With these early positive results, Opus is planning to advance the program with another cohort of patients at the next highest dose. Yerxa said dosing for this cohort could begin in mid-summer.
Opus also plans to talk with the U.S. Food and Drug Administration to expand the study population to include subjects 13 years or older. Currently, the trial is only for adults. Reaching patients earlier in their lives could lead to even better results, Yerxa said.
But moving this program forward, plus advancing the rest of the company's pipeline, requires more capital, Yerxa said. Opus is speaking with investors with the goal of raising financing that would support the company through 2025.
Yerxa did not cite a specific dollar amount for the round, but said that timeline would get the company's lead program, OPGx-LCA5, through the remaining Phase 1/2 study and ready for a pivotal trial that could lead to a regulatory filing with the FDA.
The funding would also support early-stage clinical trials for the company's second program — which is nearly ready to move into the clinic. And the funding would enable Opus to prepare a third program for clinical studies. Both of these programs, like the rest of the company's pipeline, focus on inherited retinal diseases.
Opus raised about $4.5 million last year. This funding round followed Opus raising $19 million in seed funding prior to its launch in 2021. The Retinal Degeneration Fund, the venture arm of the Foundation Fighting Blindness, led the initial round with a $10 million investment.

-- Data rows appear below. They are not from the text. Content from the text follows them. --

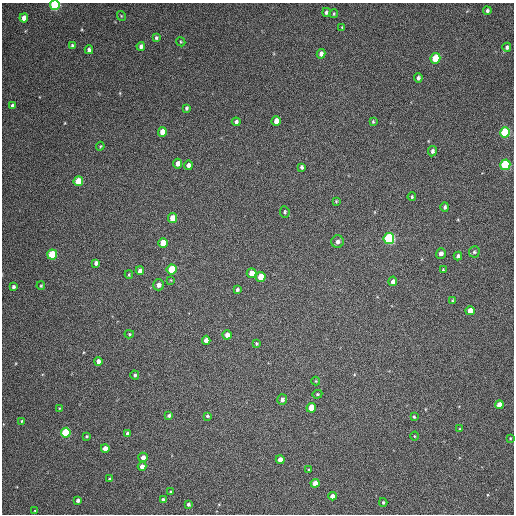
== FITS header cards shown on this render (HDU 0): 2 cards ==
NAXIS1  =                  512 / Axis length
NAXIS2  =                  512 / Axis length

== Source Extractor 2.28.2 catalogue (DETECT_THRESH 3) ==
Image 512 x 512 px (HDU 0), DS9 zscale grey, 1 PNG px = 1 image px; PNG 516 x 516 px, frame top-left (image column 1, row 512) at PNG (2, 3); each listed source drawn as its Kron ellipse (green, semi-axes under 4 px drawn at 4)
Background 76.2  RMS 8.7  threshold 26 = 3 sigma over >= 5 px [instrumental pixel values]
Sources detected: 93; all 93 listed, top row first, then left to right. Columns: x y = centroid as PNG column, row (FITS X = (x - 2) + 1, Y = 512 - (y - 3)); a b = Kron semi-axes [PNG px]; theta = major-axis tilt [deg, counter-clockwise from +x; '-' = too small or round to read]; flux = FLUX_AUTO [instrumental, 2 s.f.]
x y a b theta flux
55 5 5 5 - 61000
487 11 4 4 - 1100
326 12 4 3 - 1300
334 14 4 3 - 660
121 16 5 3 - 570
24 18 4 4 - 4000
342 27 4 3 - 530
156 38 3 3 - 970
181 42 5 3 - 570
72 46 4 3 - 1300
141 46 4 4 - 1500
507 47 5 4 - 1500
89 50 4 4 - 1800
321 54 5 4 - 2300
435 58 5 5 - 19000
418 78 4 4 - 1300
12 106 4 3 - 1700
186 108 4 3 - 1100
276 121 5 4 - 3700
236 122 4 4 - 1300
373 122 3 2 - 620
162 132 5 4 - 5700
505 132 5 5 - 51000
100 146 4 4 - 570
432 151 5 4 - 1700
178 164 5 4 - 3400
188 165 5 4 - 2300
505 165 5 5 - 55000
302 167 4 3 - 1300
78 181 5 5 - 17000
412 197 4 4 - 780
336 201 4 3 - 580
445 207 4 4 - 1400
285 212 6 4 -83 950
172 218 5 4 - 9700
389 239 5 5 - 96000
338 242 6 6 - 2300
163 243 5 5 - 10000
474 252 6 5 - 1100
441 254 5 5 - 2500
52 255 5 5 - 30000
458 256 4 4 - 1700
96 263 4 4 - 2200
171 269 5 5 - 23000
443 270 4 3 - 610
140 271 4 4 - 2800
251 273 5 4 - 6100
129 274 4 3 - 540
261 277 5 5 - 11000
171 280 3 3 - 460
393 281 5 4 - 2100
159 285 5 5 - 2500
41 286 4 3 - 560
13 287 4 3 - 1100
237 290 3 3 - 1100
452 301 4 4 - 900
470 311 4 4 - 6500
129 334 5 4 - 800
227 335 4 4 - 3100
206 340 4 4 - 3400
256 344 3 3 - 740
98 361 4 4 - 2800
135 375 4 4 - 1100
316 381 4 4 - 540
317 394 5 4 - 790
282 400 5 5 - 2200
499 405 4 4 - 5500
60 408 3 3 - 460
311 408 5 4 - 11000
169 415 4 3 - 1300
207 416 4 3 - 830
414 417 3 3 - 580
22 421 4 4 - 680
460 429 3 3 - 510
66 433 5 5 - 39000
127 434 4 4 - 1600
86 436 3 3 - 680
414 436 4 3 - 470
510 438 3 3 - 470
105 448 4 4 - 5200
143 457 5 4 - 3200
280 460 4 4 - 4700
142 466 4 4 - 3100
309 470 4 3 - 590
109 479 4 3 - 520
315 483 4 4 - 6600
171 492 4 3 - 850
332 496 4 4 - 2900
78 500 4 3 - 1600
163 500 4 4 - 1800
383 502 4 3 - 780
188 504 3 3 - 1200
35 511 3 2 - 400
At the frame edge (FLAGS 8, measured only in part): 1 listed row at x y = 55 5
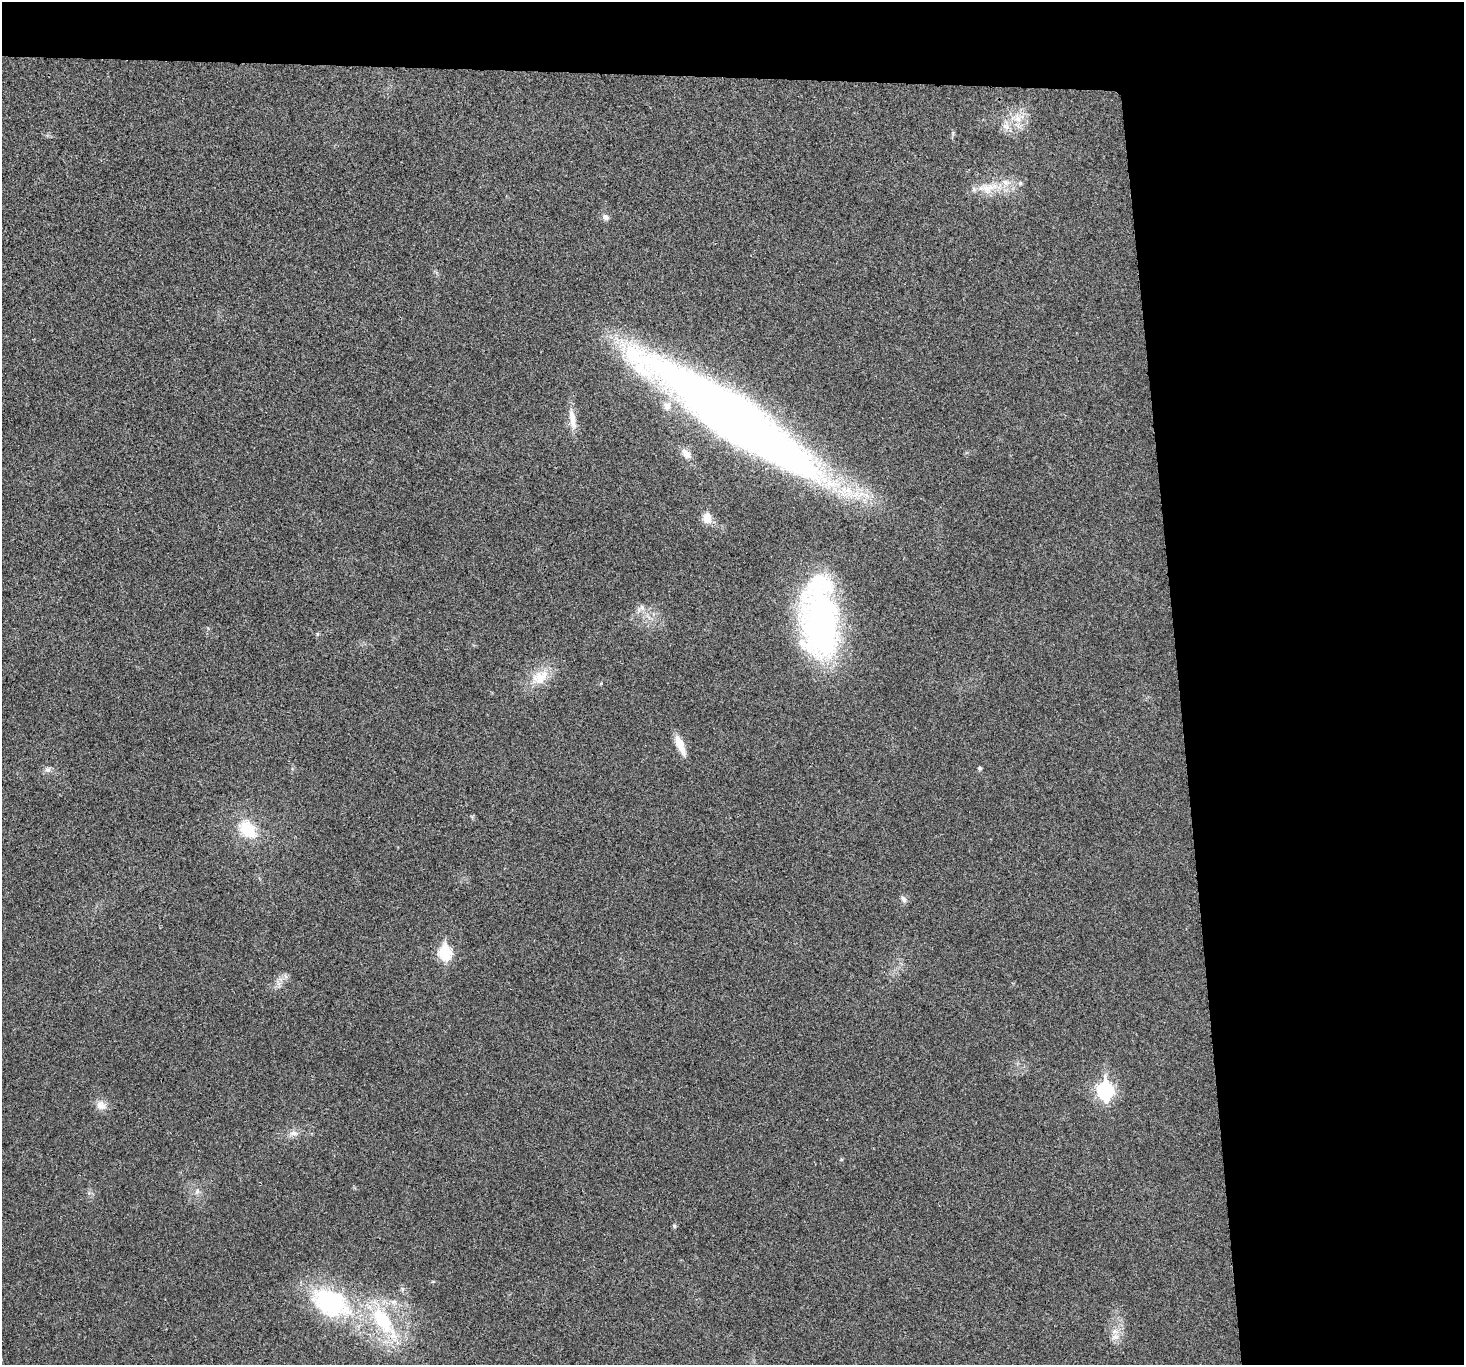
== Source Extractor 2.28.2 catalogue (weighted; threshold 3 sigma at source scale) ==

The past two years have marked a difficult time for financing for small biotech and pharmaceutical companies. But there are signs the environment is beginning to improve with an increase in deal activities, including mergers and acquisitions and IPOs. Yerxa described the situation as a "very slow thaw" that is incrementally improving every month. Opus is also applying for grants and sources of non-dilutive funding.
These early positive positive clinical trial results should help the company in its conversations with investors as it tries to tackle causes of blindness through its development of gene therapy treatments that target inherited retinal diseases.
"It gives us confidence that this first program has been significantly de-risked in terms of moving it forward all the way," Yerxa said.